Schließt aber heute ein in der GKV Pflichtversicherter einen Vertrag mit Entgeltumwandlung ab, der erst nach 2040 zur Auszahlung kommt, machen die nachträgliche Versteuerung und die Abführung der KV/PV-Versicherungsbeiträge die in der Ansparphase erzielten Vorteile wieder zunichte. Der Abschluss einer privaten Rentenversicherung oder eines Sparvertrages wäre unter Umständen ertragreicher.
Dazu ein Beispiel:
Ein lediger 23-jähriger schließt 2012 einen nicht dynamisierten Vertrag mit Auszahlung zum Rentenbeginn in 2056, also nach 44 Jahren ab und zahlt aus einem Bruttoeinkommen
von 3.400,- € monatlich 100,- € in diesen ein. Durch Steuer- und Sozialversicherungs-Ersparnis hat er dadurch nur eine Nettobelastungvon 49,12 €.
Lt. Angebot des Versicherers erhält er 261,63 € garantierte BAV-Rente plus einer Überschussbeteiligung von 524,55 €. Nach den gesetzlichen Abzügen von diesen zugesagten Beträgen in Höhe von 111,71 € plus 223,98 € (ca. 42,7 %) bleiben ihm 149,92 € plus 300,57 €.
Der Verlust in der GRV beläuft sich unter Berücksichtigung der gleichen Ansätze wie unter 2 bzw. wie vorstehend angenommen auf 59,30 € brutto, oder. 38,30 € netto. Vermindert man die BAV auch noch um diese Beträge, ergibt sich ein reales Einkommen aus der BAV von 111,62 € plus 262,27 €.

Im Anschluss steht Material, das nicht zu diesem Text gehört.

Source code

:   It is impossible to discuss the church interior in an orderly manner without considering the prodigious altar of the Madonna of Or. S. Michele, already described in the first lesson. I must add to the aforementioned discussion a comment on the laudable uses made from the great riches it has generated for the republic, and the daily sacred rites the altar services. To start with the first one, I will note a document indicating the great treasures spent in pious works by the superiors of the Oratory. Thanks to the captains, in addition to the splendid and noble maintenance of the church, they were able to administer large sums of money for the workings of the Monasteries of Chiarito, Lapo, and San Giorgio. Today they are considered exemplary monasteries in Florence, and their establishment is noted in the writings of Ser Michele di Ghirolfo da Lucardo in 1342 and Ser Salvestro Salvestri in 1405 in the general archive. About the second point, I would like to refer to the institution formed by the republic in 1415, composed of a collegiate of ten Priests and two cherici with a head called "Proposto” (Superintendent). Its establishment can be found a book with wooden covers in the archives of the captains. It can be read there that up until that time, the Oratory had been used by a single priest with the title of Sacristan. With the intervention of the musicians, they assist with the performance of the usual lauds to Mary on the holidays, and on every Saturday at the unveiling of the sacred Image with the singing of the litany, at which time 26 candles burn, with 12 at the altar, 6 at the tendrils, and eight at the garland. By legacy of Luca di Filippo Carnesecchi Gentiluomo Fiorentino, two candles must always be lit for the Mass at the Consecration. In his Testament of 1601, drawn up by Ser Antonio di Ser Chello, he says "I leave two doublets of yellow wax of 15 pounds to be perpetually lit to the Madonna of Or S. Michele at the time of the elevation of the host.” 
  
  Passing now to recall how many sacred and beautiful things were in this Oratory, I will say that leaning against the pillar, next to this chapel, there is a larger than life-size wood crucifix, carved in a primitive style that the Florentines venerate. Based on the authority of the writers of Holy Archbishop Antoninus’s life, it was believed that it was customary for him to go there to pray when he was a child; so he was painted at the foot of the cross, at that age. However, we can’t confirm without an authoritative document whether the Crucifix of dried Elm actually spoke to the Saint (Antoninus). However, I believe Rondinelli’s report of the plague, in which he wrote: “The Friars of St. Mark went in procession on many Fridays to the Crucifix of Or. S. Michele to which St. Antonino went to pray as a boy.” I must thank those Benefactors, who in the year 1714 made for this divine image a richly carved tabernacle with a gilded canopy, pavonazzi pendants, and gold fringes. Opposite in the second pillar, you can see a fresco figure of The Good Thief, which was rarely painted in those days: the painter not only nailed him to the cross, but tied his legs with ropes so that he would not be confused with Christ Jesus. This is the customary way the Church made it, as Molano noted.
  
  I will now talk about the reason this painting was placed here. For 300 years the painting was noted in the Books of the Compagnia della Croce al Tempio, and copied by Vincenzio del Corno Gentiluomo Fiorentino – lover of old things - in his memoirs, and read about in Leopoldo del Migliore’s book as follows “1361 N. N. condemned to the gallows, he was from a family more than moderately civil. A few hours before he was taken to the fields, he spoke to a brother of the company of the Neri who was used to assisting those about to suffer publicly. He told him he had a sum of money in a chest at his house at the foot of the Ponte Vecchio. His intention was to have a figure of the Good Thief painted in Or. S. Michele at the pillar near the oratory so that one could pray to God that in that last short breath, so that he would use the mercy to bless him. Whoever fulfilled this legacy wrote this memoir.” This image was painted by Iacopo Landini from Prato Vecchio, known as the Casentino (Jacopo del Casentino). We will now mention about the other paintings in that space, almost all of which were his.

Der Vergleich mit einer zu den heutigen Bedingungen normal verzinsten Privatrente geht mit monatlich + 2,55 €/37,09 € zugunsten dieser Anlageform aus. Wählt man die Kapitalzahlung, wäre dies ein Mehrertrag von 750,- €.
3)
Ein überraschendes Fazit
Angenommen der Gesetzgeber würde wieder zu den Kriterien der Bewertung der Pflichtbeiträge der freiwilligen, privaten Aufstockung zurückkehren (wurde 1992 leider abgeschafft), würden 100 € monatlich über 44 Jahre bezahlt, zu einem Rentenzuwachs von 302,- € brutto/Monat führen.
Bei 20 Jahren Rentenbezug würde dies im Mittel 348 € brutto bedeuten, die gleichen Steigerungsraten angenommen, wie in 2) beschrieben. Berücksichtigt man die Anteile der Erwerbsminderungs-und Hinterbliebenenrenten – diese repräsentieren ca. 20 % der Rentenbeiträge – erhöht sich dieser Mittelwert sogar um 10 % bei Ledigen und sogar um 30 % bei Verheirateten. Dies wären bei Ledigen dann ca. 382,- Euro.
Bei einem Zinsniveau, wie wir es gegenwärtig haben, können am Kapitalmarkt die Anbieter von BAV-Systemen die in Aussicht gestellten Renditen nicht mehr erwirtschaften, d. h. der Auszahlungswert oder die monatlichen Renten sinken.
In der GRV ist die Rentensteigerung nicht an die Entwicklung des Kapitalmarktzinses gekoppelt, sondern an die des Bruttolohns. Ist diese besser, fällt der Vergleich erneut zugunsten der GRV aus.
Diese Fakten zeigen wieder einmal beispielhaft die Verlogenheit, mit der die Verantwortlichen in Politik und in Medien mit der betrieblichen Altersvorsorge umgehen.